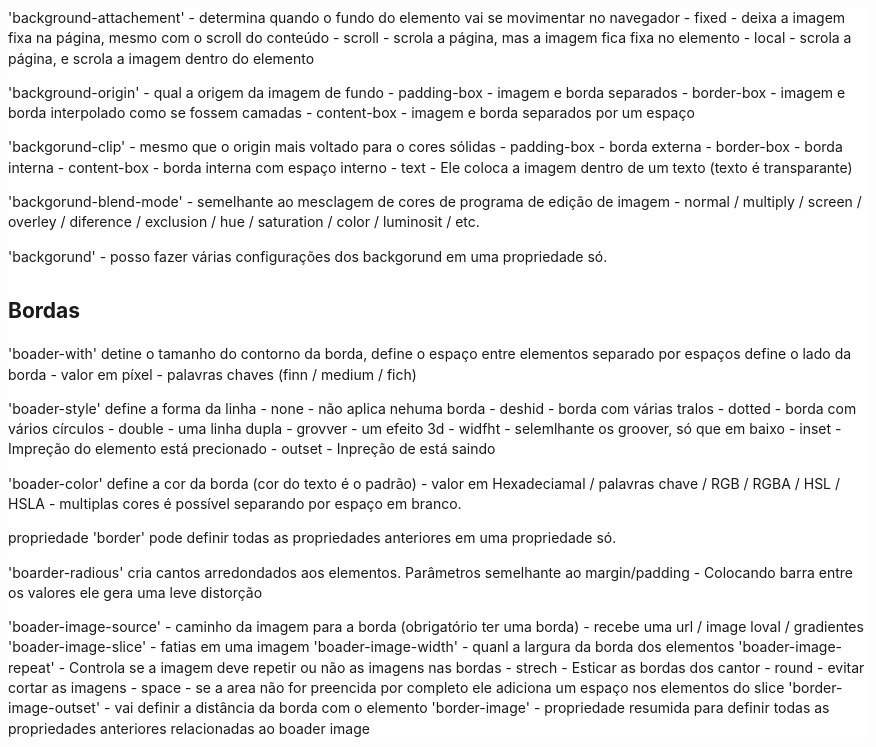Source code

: 'background-attachement' - determina quando o fundo do elemento vai se movimentar no navegador
    - fixed - deixa a imagem fixa na página, mesmo com o scroll do conteúdo
    - scroll - scrola a página, mas a imagem fica fixa no elemento
    - local - scrola a página, e scrola a imagem dentro do elemento

'background-origin' - qual a origem da imagem de fundo
    - padding-box - imagem e borda separados
    - border-box - imagem e borda interpolado como se fossem camadas
    - content-box - imagem e borda separados por um espaço

'backgorund-clip' - mesmo que o origin mais voltado para o cores sólidas
    - padding-box - borda externa
    - border-box - borda interna
    - content-box - borda interna com espaço interno
    - text - Ele coloca a imagem dentro de um texto (texto é transparante)

'backgorund-blend-mode' - semelhante ao mesclagem de cores de programa de edição de imagem
    - normal / multiply / screen / overley / diference / exclusion / hue / saturation / color / luminosit / etc.

'backgorund' - posso fazer várias configurações dos backgorund em uma propriedade só.

## Bordas

'boader-with' detine o tamanho do contorno da borda, define o espaço entre elementos separado por espaços define o lado da borda
    - valor em píxel
    - palavras chaves (finn / medium / fich)

'boader-style' define a forma da linha
    - none - não aplica nehuma borda
    - deshid - borda com várias tralos
    - dotted - borda com vários círculos
    - double - uma linha dupla
    - grovver - um efeito 3d
    - widfht - selemlhante os groover, só que em baixo
    - inset - Impreção do elemento está precionado 
    - outset - Inpreção de está saindo 

'boader-color' define a cor da borda (cor do texto é o padrão)
    - valor em Hexadeciamal / palavras chave / RGB / RGBA / HSL / HSLA
    - multiplas cores é possível separando por espaço em branco.

propriedade 'border' pode definir todas as propriedades anteriores em uma propriedade só.

'boarder-radious' cria cantos arredondados aos elementos. Parâmetros semelhante ao margin/padding
    - Colocando barra entre os valores ele gera uma leve distorção

'boader-image-source' - caminho da imagem para a borda (obrigatório ter uma borda)
    - recebe uma url / image loval / gradientes
'boader-image-slice' - fatias em uma imagem
'boader-image-width' - quanl a largura da borda dos elementos
'boader-image-repeat' - Controla se a imagem deve repetir ou não as imagens nas bordas
    - strech - Esticar as bordas dos cantor
    - round - evitar cortar as imagens
    - space - se a area não for preencida por completo ele adiciona um espaço nos elementos do slice
'border-image-outset' - vai definir a distância da borda com o elemento
'border-image' - propriedade resumida para definir todas as propriedades anteriores relacionadas ao boader image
^^^^^^^^
→ Exercise brief: Lay out the part of the rows that opens with the line containing "forma da linha" and closes with the last line of the rows as a Markdown table. Use the columns No. and Line, give each line a number, and leave out blank lines.

→ Written answer:
| No. | Line |
|---|---|
| 1 | 'boader-style' define a forma da linha |
| 2 |     - none - não aplica nehuma borda |
| 3 |     - deshid - borda com várias tralos |
| 4 |     - dotted - borda com vários círculos |
| 5 |     - double - uma linha dupla |
| 6 |     - grovver - um efeito 3d |
| 7 |     - widfht - selemlhante os groover, só que em baixo |
| 8 |     - inset - Impreção do elemento está precionado  |
| 9 |     - outset - Inpreção de está saindo  |
| 10 | 'boader-color' define a cor da borda (cor do texto é o padrão) |
| 11 |     - valor em Hexadeciamal / palavras chave / RGB / RGBA / HSL / HSLA |
| 12 |     - multiplas cores é possível separando por espaço em branco. |
| 13 | propriedade 'border' pode definir todas as propriedades anteriores em uma propriedade só. |
| 14 | 'boarder-radious' cria cantos arredondados aos elementos. Parâmetros semelhante ao margin/padding |
| 15 |     - Colocando barra entre os valores ele gera uma leve distorção |
| 16 | 'boader-image-source' - caminho da imagem para a borda (obrigatório ter uma borda) |
| 17 |     - recebe uma url / image loval / gradientes |
| 18 | 'boader-image-slice' - fatias em uma imagem |
| 19 | 'boader-image-width' - quanl a largura da borda dos elementos |
| 20 | 'boader-image-repeat' - Controla se a imagem deve repetir ou não as imagens nas bordas |
| 21 |     - strech - Esticar as bordas dos cantor |
| 22 |     - round - evitar cortar as imagens |
| 23 |     - space - se a area não for preencida por completo ele adiciona um espaço nos elementos do slice |
| 24 | 'border-image-outset' - vai definir a distância da borda com o elemento |
| 25 | 'border-image' - propriedade resumida para definir todas as propriedades anteriores relacionadas ao boader image |